> [SOBRE ESTE EJERCICIO]:
Prosiga el texto sobre la estancia del obispo en Oviedo a partir de su última oración.

> [FRAGMENTO DEL TEXTO]:

Permaneció el obispo nueve días en Oviedo, durante los que visitó todas las iglesias de la ciudad, participando en ceremonias religiosas según el rito católico y también según el ritual propio. El día de la aparición del Señor San Miguel, de Mayo, presidió una procesión por el buen suceso de las cosas del Rey y del Obispo y Cabildo hasta el monasterio de San Pelayo, en el que dijo la misa canta-da muy solemnemente. En esta misa vistió ornamentos de brocado con mitra muy rica y la celebró en su lengua y rito, aunque la Epístola y el Evangelio se cantaron conforme al misal: duró la celebración hora y media. Como su ritual «no discrepaba mucho de la Iglesia Romana fue cosa notable ver la dicha misa y sus ceremonias con su canto». Durante la procesión se mostró el arco iris solar y maravilloso.

> [INFORMACIÓN PROPORCIONADA]:
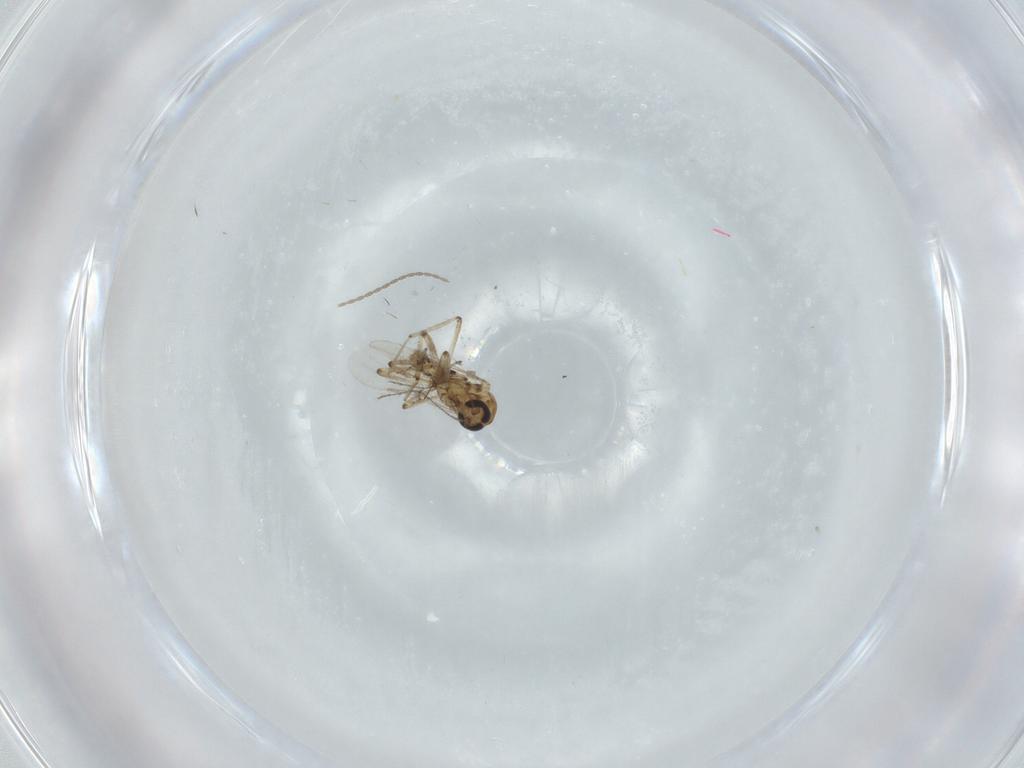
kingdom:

==

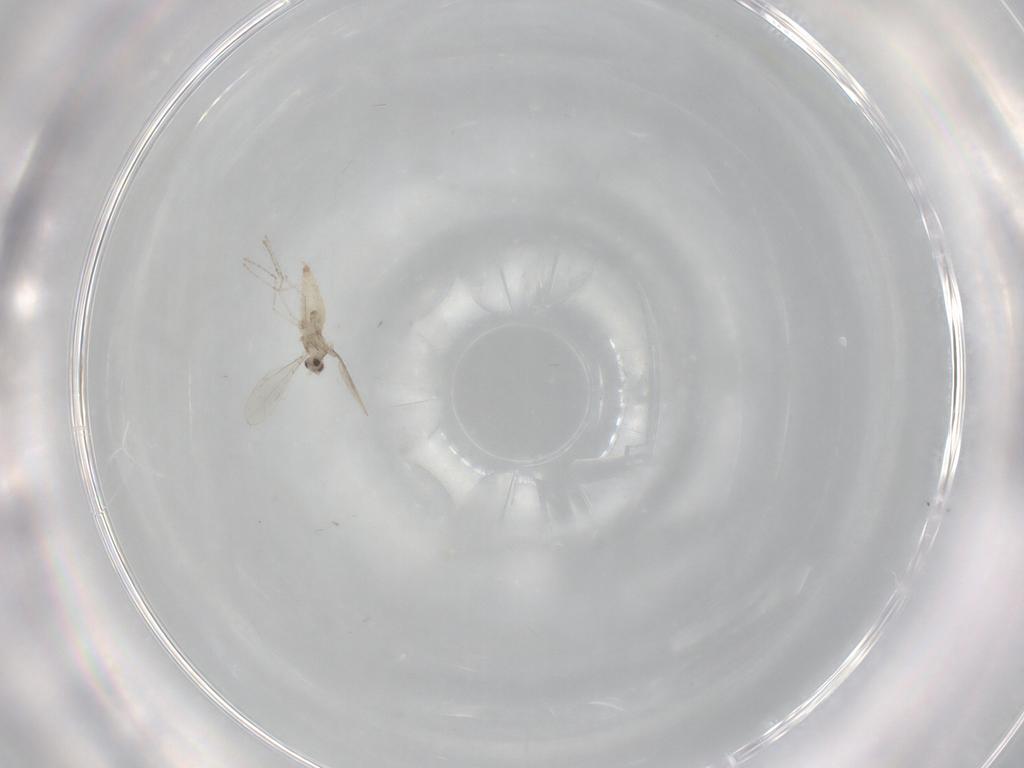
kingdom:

> [RESPUESTA ESPERADA]:
Abandonó el obispo armenio Oviedo pasados nueve días, con las limosnas con que fue socorrido en su bolsa. Gracias a Tuso de Avilés se conserva su recuerdo. Nada más sabemos de sus andanzas: si en otras ciudades fue tan bien recibido como en Oviedo, si ofició en otras iglesias con tanta brillantez y buen canto, si rescató a sus familiares y deudos, si recuperó su sede episcopal. Salió de Oviedo por las veredas de Poniente y es seguro que, antes de perder de vista a la ciudad acogedora, echó una última mirada ala bordada torre de la Catedral que se desvanecía en la niebla.